Job: Go through the data below and retype all of it exactly.

Data:
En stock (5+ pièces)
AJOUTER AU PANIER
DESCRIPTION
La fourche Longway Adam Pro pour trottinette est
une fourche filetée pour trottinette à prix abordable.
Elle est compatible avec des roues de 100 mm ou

Solution to this problem:
En stock (5+ pièces)
AJOUTER AU PANIER
DESCRIPTION
La fourche Longway Adam Pro pour trottinette est
une fourche filetée pour trottinette à prix abordable.
Elle est compatible avec des roues de 100 mm ou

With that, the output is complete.